Only the lines from the one with "protein using IHC" to the end of the data below should be returned, each exactly as it stands.

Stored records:
[Start of Attachment]

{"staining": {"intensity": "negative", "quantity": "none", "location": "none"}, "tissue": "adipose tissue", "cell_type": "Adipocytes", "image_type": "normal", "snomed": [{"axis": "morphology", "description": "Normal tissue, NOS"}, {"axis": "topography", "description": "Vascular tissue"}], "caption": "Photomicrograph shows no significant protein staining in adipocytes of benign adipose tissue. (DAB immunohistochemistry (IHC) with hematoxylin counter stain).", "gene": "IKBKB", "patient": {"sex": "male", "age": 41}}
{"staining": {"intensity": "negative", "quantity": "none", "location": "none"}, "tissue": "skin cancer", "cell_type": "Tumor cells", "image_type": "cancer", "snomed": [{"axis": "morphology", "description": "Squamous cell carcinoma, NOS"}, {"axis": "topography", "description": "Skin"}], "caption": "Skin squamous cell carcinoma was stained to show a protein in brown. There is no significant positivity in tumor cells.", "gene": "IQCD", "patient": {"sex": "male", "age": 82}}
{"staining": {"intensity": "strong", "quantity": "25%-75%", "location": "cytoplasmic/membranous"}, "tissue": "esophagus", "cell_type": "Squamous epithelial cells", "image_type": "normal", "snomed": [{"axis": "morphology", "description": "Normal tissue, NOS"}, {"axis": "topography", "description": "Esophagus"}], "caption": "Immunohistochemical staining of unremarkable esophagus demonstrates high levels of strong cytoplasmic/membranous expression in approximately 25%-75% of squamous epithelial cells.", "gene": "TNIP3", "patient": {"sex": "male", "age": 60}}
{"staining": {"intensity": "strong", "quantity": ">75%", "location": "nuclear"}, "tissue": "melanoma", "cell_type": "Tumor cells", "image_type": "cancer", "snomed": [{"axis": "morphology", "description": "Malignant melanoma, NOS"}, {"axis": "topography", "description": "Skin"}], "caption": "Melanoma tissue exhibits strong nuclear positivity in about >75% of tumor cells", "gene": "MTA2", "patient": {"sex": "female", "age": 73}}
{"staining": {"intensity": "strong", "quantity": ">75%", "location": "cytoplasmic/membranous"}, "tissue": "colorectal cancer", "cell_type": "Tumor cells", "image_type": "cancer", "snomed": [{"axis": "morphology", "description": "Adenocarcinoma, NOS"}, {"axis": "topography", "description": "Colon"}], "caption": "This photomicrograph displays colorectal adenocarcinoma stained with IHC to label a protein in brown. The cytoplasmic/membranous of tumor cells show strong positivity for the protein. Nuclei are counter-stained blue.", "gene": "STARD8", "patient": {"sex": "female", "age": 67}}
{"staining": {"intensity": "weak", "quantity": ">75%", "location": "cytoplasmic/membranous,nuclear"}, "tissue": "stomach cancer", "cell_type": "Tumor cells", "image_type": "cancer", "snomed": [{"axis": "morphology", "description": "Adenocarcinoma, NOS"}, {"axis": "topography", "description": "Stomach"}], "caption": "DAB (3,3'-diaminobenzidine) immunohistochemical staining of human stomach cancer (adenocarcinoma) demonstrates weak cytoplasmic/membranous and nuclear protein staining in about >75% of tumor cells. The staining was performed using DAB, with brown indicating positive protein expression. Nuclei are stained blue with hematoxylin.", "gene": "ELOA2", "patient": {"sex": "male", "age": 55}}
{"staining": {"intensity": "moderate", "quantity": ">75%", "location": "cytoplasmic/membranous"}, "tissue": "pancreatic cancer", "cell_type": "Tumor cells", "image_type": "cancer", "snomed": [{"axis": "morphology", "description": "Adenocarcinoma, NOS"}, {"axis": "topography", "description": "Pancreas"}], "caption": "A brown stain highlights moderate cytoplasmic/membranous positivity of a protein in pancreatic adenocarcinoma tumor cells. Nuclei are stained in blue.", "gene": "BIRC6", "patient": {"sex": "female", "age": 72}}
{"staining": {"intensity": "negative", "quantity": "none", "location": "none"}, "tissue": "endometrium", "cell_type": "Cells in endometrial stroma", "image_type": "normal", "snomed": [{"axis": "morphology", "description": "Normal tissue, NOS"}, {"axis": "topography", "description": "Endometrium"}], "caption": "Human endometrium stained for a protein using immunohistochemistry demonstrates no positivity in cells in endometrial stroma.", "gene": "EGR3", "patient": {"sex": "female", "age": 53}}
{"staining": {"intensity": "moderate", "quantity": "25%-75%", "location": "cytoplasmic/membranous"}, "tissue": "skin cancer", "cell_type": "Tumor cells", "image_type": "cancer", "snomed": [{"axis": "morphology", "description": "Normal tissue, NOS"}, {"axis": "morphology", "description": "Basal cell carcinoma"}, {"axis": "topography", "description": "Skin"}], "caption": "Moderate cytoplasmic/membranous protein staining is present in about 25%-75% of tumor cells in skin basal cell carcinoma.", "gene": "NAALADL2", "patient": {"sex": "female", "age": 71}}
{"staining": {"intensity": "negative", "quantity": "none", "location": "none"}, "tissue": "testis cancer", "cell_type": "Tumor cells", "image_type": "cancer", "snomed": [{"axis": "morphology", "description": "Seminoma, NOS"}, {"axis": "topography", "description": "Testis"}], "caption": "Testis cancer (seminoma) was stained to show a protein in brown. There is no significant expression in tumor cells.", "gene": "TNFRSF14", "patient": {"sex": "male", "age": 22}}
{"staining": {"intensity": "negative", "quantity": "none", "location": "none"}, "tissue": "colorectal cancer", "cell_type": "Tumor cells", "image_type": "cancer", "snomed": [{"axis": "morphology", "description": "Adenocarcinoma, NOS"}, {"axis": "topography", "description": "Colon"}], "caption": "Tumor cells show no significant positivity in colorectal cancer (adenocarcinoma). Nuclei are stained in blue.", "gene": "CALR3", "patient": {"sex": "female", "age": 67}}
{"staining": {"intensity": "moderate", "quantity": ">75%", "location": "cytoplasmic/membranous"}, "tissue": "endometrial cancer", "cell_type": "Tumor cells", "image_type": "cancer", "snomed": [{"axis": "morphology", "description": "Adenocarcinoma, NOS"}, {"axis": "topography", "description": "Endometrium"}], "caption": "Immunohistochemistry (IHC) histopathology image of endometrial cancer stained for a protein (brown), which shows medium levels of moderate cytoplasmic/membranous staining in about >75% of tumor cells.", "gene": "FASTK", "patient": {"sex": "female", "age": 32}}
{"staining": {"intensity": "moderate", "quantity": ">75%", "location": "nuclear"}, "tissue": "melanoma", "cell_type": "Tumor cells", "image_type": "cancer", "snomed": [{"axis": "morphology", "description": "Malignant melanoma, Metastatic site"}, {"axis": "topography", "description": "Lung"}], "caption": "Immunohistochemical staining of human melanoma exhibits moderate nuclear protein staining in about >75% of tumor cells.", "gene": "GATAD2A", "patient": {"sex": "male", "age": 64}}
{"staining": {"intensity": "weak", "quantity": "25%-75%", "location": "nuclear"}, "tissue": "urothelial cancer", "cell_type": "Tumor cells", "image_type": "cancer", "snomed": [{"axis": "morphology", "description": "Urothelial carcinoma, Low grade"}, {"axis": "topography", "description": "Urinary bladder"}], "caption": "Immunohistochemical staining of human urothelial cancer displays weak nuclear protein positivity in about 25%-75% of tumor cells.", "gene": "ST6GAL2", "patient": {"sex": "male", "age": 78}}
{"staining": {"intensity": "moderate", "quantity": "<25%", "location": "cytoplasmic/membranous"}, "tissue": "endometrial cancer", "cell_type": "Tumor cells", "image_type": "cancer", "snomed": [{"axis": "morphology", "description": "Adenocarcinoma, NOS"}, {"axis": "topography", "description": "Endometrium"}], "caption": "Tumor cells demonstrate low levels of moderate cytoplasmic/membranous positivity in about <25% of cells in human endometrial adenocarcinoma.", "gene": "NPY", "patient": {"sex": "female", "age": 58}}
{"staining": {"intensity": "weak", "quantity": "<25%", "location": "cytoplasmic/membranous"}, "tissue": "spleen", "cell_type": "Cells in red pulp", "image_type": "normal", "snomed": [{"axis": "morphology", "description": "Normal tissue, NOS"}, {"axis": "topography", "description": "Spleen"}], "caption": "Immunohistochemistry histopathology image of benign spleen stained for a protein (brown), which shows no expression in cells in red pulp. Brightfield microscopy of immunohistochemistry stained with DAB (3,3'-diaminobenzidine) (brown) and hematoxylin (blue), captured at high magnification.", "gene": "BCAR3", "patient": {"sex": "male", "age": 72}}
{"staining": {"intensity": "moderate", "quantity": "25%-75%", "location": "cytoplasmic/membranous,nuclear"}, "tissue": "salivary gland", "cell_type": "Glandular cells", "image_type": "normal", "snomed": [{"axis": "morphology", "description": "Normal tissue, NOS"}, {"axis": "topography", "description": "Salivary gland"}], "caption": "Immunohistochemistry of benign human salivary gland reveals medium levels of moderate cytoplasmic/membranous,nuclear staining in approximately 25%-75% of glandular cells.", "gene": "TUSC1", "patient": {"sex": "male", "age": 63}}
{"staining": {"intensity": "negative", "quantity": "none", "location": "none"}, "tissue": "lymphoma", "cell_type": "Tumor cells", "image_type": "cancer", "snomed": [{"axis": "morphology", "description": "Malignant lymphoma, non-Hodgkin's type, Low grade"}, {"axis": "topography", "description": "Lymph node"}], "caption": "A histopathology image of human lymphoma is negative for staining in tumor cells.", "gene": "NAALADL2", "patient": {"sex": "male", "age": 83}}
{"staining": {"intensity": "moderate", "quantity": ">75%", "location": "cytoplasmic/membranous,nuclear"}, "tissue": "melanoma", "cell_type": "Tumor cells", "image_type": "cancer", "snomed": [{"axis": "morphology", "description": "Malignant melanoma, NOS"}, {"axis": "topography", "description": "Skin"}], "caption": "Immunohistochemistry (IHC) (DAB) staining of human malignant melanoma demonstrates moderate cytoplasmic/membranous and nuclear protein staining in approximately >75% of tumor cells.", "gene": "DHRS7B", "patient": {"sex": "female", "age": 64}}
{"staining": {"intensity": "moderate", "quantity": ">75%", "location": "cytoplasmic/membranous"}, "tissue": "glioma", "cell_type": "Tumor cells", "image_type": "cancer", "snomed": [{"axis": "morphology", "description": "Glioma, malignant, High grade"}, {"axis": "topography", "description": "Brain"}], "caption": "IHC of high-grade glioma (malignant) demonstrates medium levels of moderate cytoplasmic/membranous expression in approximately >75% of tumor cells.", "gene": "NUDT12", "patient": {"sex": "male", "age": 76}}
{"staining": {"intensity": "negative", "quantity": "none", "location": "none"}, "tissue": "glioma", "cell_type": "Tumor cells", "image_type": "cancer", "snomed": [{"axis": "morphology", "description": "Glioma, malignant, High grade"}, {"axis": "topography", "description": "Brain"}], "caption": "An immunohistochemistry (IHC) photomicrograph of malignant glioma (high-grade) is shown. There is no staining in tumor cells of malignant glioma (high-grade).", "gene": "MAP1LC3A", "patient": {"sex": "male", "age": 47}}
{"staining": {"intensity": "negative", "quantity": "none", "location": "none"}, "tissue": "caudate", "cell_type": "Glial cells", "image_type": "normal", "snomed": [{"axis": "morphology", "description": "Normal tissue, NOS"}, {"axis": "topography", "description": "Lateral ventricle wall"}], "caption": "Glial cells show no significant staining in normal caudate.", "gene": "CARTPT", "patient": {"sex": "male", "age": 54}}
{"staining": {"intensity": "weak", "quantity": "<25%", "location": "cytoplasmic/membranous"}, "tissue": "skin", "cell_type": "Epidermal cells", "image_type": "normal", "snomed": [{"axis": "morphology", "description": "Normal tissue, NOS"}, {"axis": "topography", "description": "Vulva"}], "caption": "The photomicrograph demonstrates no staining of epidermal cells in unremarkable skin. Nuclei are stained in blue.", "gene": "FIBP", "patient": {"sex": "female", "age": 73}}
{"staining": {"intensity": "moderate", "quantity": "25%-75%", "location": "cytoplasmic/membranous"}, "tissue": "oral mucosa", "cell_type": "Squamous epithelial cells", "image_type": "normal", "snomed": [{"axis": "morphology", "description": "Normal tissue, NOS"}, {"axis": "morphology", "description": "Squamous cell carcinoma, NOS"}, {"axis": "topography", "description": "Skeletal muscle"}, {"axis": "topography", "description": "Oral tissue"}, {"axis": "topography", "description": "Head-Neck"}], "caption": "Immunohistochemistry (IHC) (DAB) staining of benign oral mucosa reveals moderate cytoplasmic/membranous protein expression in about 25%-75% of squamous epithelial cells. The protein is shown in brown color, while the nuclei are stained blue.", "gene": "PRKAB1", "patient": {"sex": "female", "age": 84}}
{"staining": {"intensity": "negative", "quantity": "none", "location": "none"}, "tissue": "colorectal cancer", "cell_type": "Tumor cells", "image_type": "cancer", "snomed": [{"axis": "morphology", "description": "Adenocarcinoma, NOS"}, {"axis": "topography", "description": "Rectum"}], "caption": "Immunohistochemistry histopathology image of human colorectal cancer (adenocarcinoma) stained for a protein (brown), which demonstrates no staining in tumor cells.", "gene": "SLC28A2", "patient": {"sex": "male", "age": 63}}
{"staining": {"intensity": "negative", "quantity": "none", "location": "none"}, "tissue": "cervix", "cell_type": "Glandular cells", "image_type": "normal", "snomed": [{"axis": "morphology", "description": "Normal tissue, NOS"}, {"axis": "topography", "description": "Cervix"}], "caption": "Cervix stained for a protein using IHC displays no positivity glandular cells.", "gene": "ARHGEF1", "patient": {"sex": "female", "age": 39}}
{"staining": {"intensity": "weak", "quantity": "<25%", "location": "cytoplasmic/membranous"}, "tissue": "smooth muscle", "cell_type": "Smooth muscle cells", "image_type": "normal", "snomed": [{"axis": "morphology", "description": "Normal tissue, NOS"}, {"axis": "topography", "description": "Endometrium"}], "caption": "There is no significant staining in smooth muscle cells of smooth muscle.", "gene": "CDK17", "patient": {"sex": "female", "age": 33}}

[End of Attachment]

# Result below
{"staining": {"intensity": "negative", "quantity": "none", "location": "none"}, "tissue": "cervix", "cell_type": "Glandular cells", "image_type": "normal", "snomed": [{"axis": "morphology", "description": "Normal tissue, NOS"}, {"axis": "topography", "description": "Cervix"}], "caption": "Cervix stained for a protein using IHC displays no positivity glandular cells.", "gene": "ARHGEF1", "patient": {"sex": "female", "age": 39}}
{"staining": {"intensity": "weak", "quantity": "<25%", "location": "cytoplasmic/membranous"}, "tissue": "smooth muscle", "cell_type": "Smooth muscle cells", "image_type": "normal", "snomed": [{"axis": "morphology", "description": "Normal tissue, NOS"}, {"axis": "topography", "description": "Endometrium"}], "caption": "There is no significant staining in smooth muscle cells of smooth muscle.", "gene": "CDK17", "patient": {"sex": "female", "age": 33}}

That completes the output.